Sofort versuche ich ihr aufzuhelfen und erkundige mich nach ihrem wohlergehen. Alles gut, meint sie. Sie steht alleine auf, guckt die potentiellen Wunden an und läuft weiter, als wenn nichts gewesen wäre. Es offenbaren sich einige kleinere Schrammen, also nichts Wildes. Zum Glück, denke ich mir. Wir laufen weiter und es geht erst einmal lange bergab. Es ist ein Mix aus Waldwegen und Single-Trails, die dich an Felsen entlang führen.
Unten angekommen, müssen wir eine Bundesstraße kreuzen. Ein Helfer von dem Lauf steht dort und lots die Läufer_innen über die Straße. Nachdem dies passiert ist, sehe ich nach hinten und erblicke das Schloss auf einem Hügel. Es scheint so weit weg, dabei können es nur knappe 3,5 km sein.
Wie immer bei diesem Lauf: Wenn es runter geht, muss es danach wieder bergauf gehen. Unser Weg hat dieses Mal sogar einen Namen: Weg zu den Traifelbergfelsen. Was auch immer das für Felsen sind. Es gehen wieder alle vor uns und wir schließen uns dem an. Als wir wieder oben angekommen sind, folgt ein langes, flaches Stück. Zwei Kilometer laufbarer Singletrail, der sich dicht an steilen Klippen entlang schlängelt. Es gibt Schatten im dichten Wald, teils wunderschöne Ausblicke im lichteren Waldabschnitt und das Gefühl von einem kleinen Abenteuer. Ich genieße diesen Abschnitt enorm. Wir sind recht zügig für unsere Verhältnisse unterwegs und können diesen Abschnitt komplett laufen. Das Ende dieses Abschnittes kündigt sich durch Lärm an, denn wir hören den Sprecher im Ziel.
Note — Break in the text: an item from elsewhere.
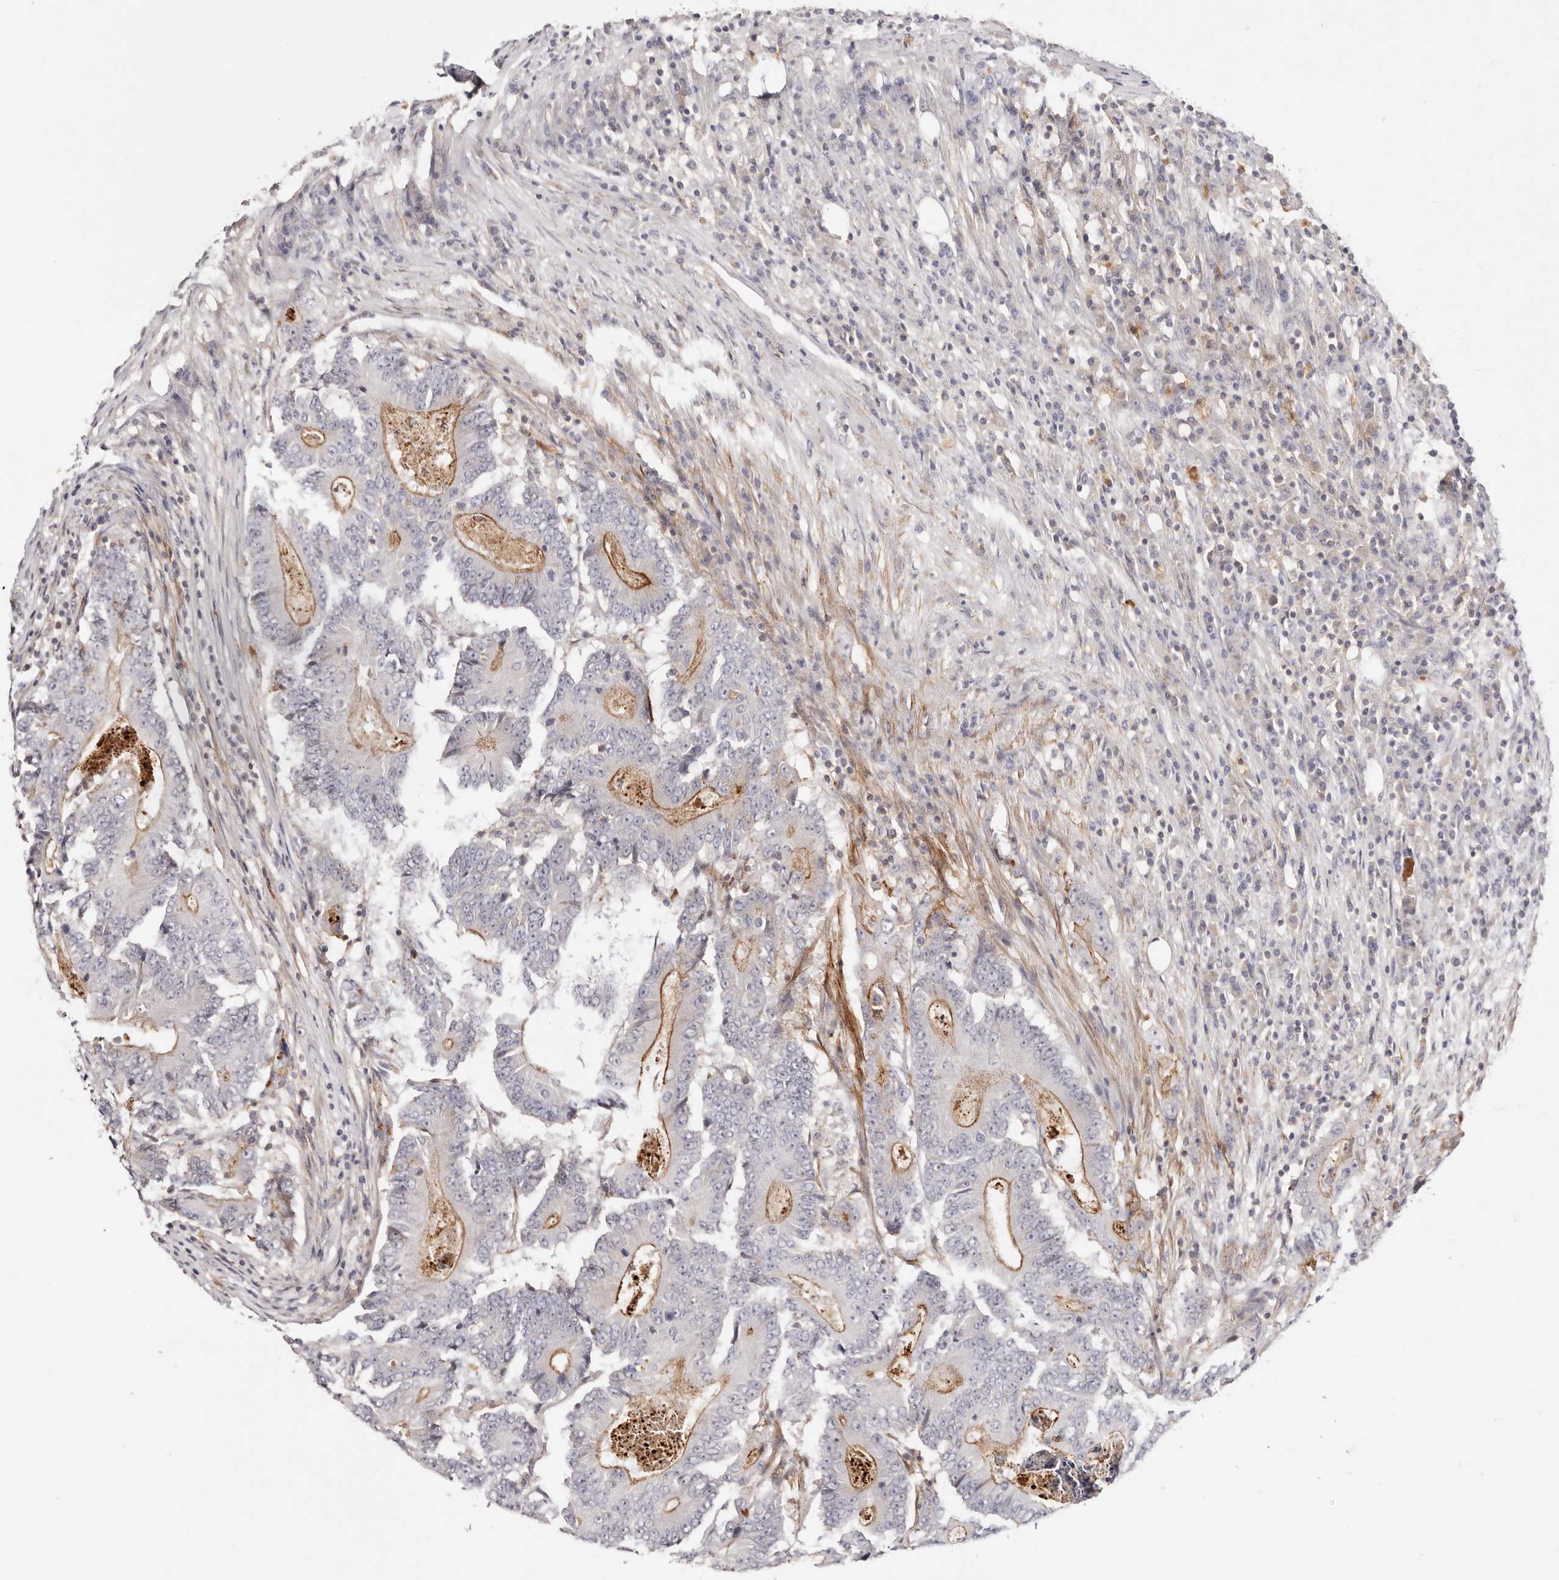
{"staining": {"intensity": "moderate", "quantity": "<25%", "location": "cytoplasmic/membranous"}, "tissue": "colorectal cancer", "cell_type": "Tumor cells", "image_type": "cancer", "snomed": [{"axis": "morphology", "description": "Adenocarcinoma, NOS"}, {"axis": "topography", "description": "Colon"}], "caption": "Tumor cells reveal low levels of moderate cytoplasmic/membranous positivity in about <25% of cells in human colorectal cancer.", "gene": "SLC35B2", "patient": {"sex": "male", "age": 83}}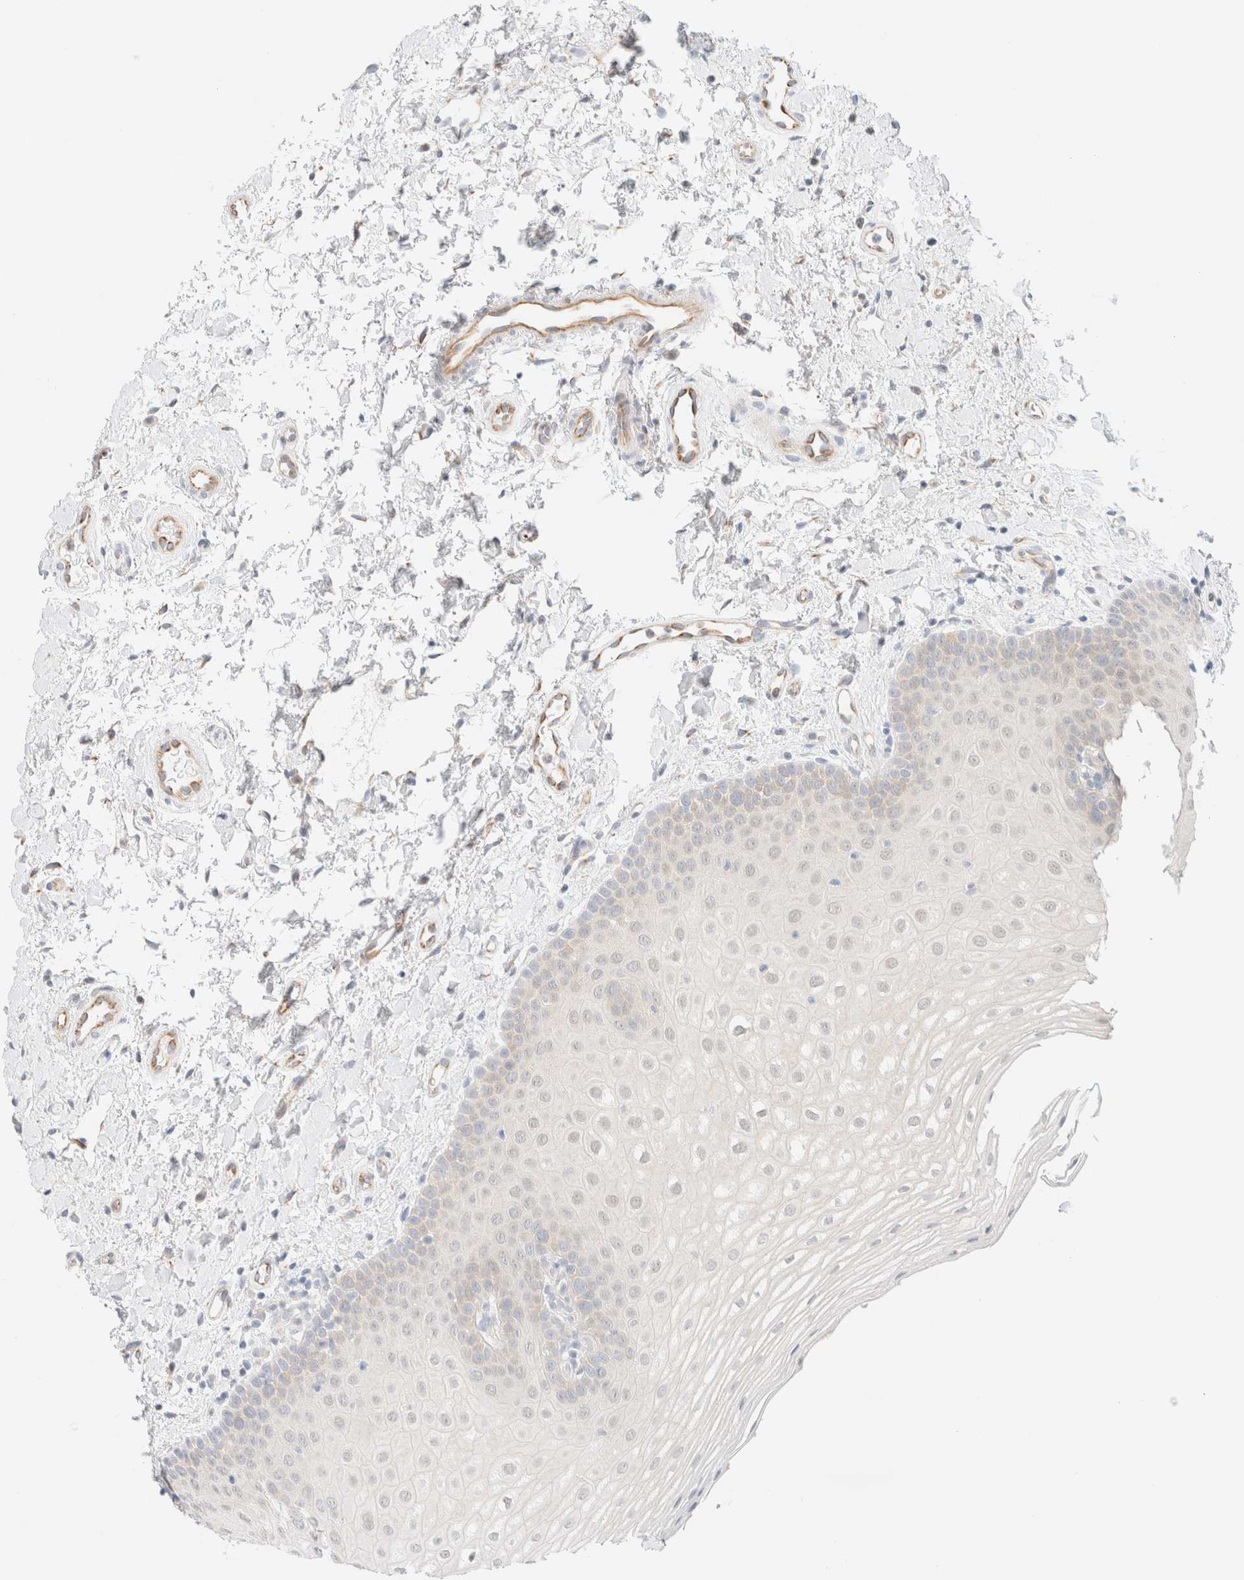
{"staining": {"intensity": "negative", "quantity": "none", "location": "none"}, "tissue": "oral mucosa", "cell_type": "Squamous epithelial cells", "image_type": "normal", "snomed": [{"axis": "morphology", "description": "Normal tissue, NOS"}, {"axis": "topography", "description": "Skin"}, {"axis": "topography", "description": "Oral tissue"}], "caption": "High power microscopy micrograph of an immunohistochemistry micrograph of unremarkable oral mucosa, revealing no significant positivity in squamous epithelial cells. (IHC, brightfield microscopy, high magnification).", "gene": "UNC13B", "patient": {"sex": "male", "age": 84}}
Da ich die Strecke vorher gut studiert hatte, weiß ich, dass wir gleich in die zweite Schlaufe geführt werden, während die Halbmarathonläufer sich dem letzten Downhill widmen dürfen und ins Ziel rennen können. An der Streckenteilung stehen einige Helfer von der Organisation und führen uns auf die richtige Abzweigung. Sie jubeln allen, auch uns, zu. Sie verteilen High Fives und motivieren zumindest mich enorm. Ich merke, wie ich das Tempo etwas anziehe und doch sofort wieder abbremse. Ich drehe mich zu Sina um, und lächele sie an. Wir haben hier knapp 21 km geschafft und auf der Uhr steht eine Zeit von 2:57h. Sina und ich klatschen uns erneut ab. Bisher läuft es gut für die 6 Stunden, denke ich mir zum letzten Mal an diesem Tag. Sie sieht noch halbwegs frisch aus und ich fühle mich sehr entspannt.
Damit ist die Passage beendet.